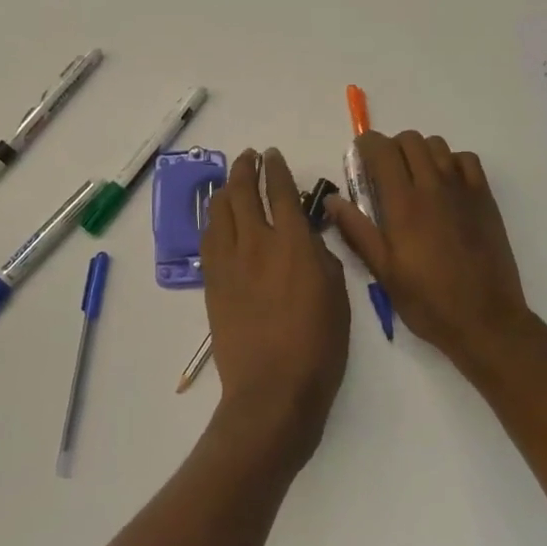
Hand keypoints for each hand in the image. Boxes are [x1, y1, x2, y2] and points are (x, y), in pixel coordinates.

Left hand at [200, 148, 349, 467]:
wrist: (272, 389)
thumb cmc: (317, 346)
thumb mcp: (338, 295)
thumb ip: (322, 256)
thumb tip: (308, 237)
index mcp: (293, 242)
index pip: (280, 191)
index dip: (276, 169)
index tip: (273, 156)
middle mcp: (256, 242)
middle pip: (242, 192)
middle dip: (245, 169)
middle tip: (249, 157)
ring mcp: (229, 261)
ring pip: (219, 211)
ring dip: (225, 189)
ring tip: (230, 181)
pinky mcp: (212, 281)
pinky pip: (208, 238)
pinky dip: (213, 219)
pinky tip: (217, 218)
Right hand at [327, 131, 535, 370]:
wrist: (485, 319)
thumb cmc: (428, 300)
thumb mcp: (383, 272)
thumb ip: (357, 230)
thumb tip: (331, 200)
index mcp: (403, 204)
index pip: (382, 150)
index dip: (366, 145)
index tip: (359, 156)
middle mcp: (432, 186)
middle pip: (409, 140)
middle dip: (391, 147)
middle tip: (384, 172)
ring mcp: (462, 189)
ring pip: (437, 145)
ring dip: (420, 152)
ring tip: (414, 177)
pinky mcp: (485, 198)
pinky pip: (466, 160)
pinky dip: (451, 161)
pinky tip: (445, 184)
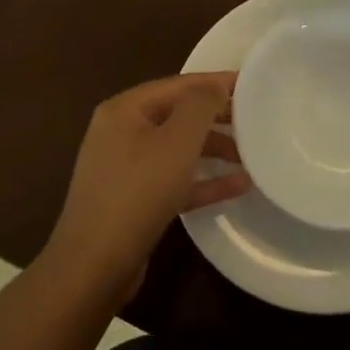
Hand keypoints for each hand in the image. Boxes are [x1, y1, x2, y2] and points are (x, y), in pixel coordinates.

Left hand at [45, 73, 250, 297]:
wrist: (94, 266)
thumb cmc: (138, 192)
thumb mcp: (177, 141)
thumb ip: (201, 105)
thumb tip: (217, 85)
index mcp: (125, 109)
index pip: (178, 85)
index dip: (216, 83)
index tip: (252, 85)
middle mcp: (121, 132)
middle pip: (177, 115)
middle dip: (216, 118)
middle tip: (255, 122)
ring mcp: (124, 168)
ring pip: (177, 149)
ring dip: (213, 150)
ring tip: (251, 156)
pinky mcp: (132, 200)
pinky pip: (173, 180)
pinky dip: (202, 180)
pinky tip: (237, 186)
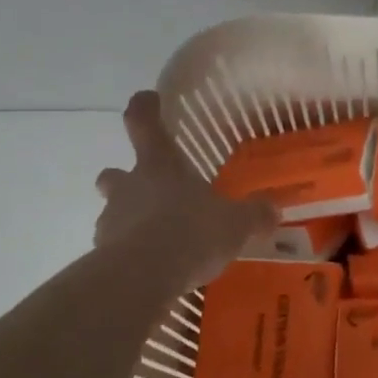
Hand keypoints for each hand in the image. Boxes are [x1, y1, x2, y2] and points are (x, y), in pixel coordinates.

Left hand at [94, 91, 275, 291]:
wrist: (142, 277)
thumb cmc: (190, 233)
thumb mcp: (236, 223)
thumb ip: (254, 214)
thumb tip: (274, 208)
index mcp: (160, 166)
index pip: (144, 122)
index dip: (145, 108)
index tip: (148, 100)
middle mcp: (130, 186)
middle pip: (115, 172)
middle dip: (124, 177)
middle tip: (147, 189)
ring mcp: (112, 220)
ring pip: (114, 211)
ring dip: (130, 219)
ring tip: (159, 240)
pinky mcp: (103, 254)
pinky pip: (117, 247)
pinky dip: (131, 253)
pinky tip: (154, 269)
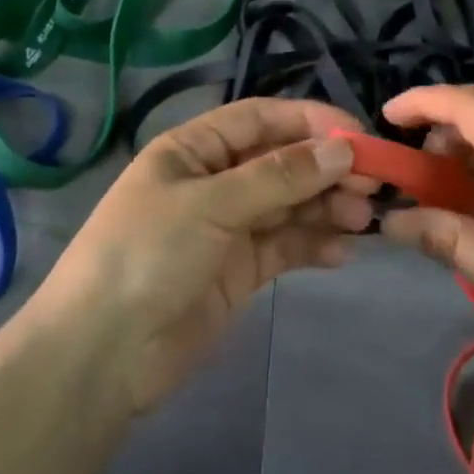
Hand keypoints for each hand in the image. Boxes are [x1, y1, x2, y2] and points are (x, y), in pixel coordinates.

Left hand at [39, 98, 375, 413]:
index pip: (261, 118)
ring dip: (326, 206)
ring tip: (363, 219)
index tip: (359, 135)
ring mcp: (226, 227)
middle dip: (325, 168)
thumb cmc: (147, 254)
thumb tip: (342, 148)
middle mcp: (213, 180)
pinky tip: (341, 252)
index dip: (309, 120)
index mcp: (193, 148)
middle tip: (372, 184)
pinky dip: (313, 244)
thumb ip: (279, 177)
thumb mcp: (211, 204)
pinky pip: (284, 246)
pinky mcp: (238, 271)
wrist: (101, 354)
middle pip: (280, 161)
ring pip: (288, 204)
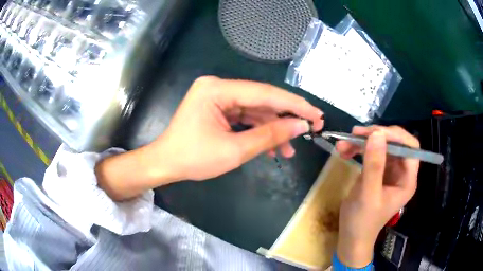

= = =

* PROBLEM TO WORK ON:
Would you filter the records and copy out each line containing "Left"?

* RESPONSE AREA:
Left hand at [200, 148, 349, 467]:
Left hand at [45, 73, 250, 297]:
Left hand at [94, 91, 275, 291]:
Left hand at [39, 98, 375, 413]:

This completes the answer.